• [TASK OBJECTIVE]: When a line of the entries contains the word "label", report that line.

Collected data
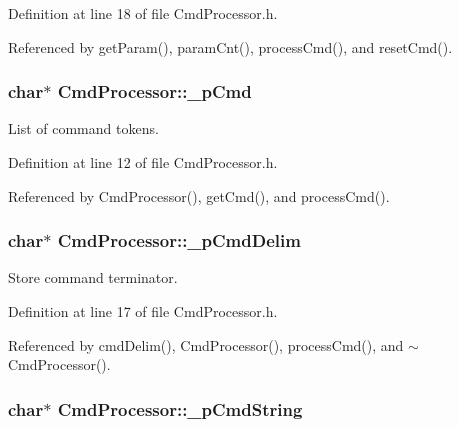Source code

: Definition at line 18 of file CmdProcessor.h.



Referenced by getParam(), paramCnt(), processCmd(), and resetCmd().

\hypertarget{class_cmd_processor_a2017c885b275984549385ba246ec37f5}{
\subsubsection[{\_\-pCmd}]{\setlength{\rightskip}{0pt plus 5cm}char$\ast$ {\bf CmdProcessor::\_\-pCmd}}}
\label{class_cmd_processor_a2017c885b275984549385ba246ec37f5}


List of command tokens. 



Definition at line 12 of file CmdProcessor.h.



Referenced by CmdProcessor(), getCmd(), and processCmd().

\hypertarget{class_cmd_processor_a0f926649b612897af1cbee71d6a1a90a}{
\subsubsection[{\_\-pCmdDelim}]{\setlength{\rightskip}{0pt plus 5cm}char$\ast$ {\bf CmdProcessor::\_\-pCmdDelim}}}
\label{class_cmd_processor_a0f926649b612897af1cbee71d6a1a90a}


Store command terminator. 



Definition at line 17 of file CmdProcessor.h.



Referenced by cmdDelim(), CmdProcessor(), processCmd(), and $\sim$CmdProcessor().

\hypertarget{class_cmd_processor_acc77d1f9a20e535e1073950001c0cc36}{
\subsubsection[{\_\-pCmdString}]{\setlength{\rightskip}{0pt plus 5cm}char$\ast$ {\bf CmdProcessor::\_\-pCmdString}}}
\label{class_cmd_processor_acc77d1f9a20e535e1073950001c0cc36}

• [THE ANSWER]:
\label{class_cmd_processor_a2017c885b275984549385ba246ec37f5}
\label{class_cmd_processor_a0f926649b612897af1cbee71d6a1a90a}
\label{class_cmd_processor_acc77d1f9a20e535e1073950001c0cc36}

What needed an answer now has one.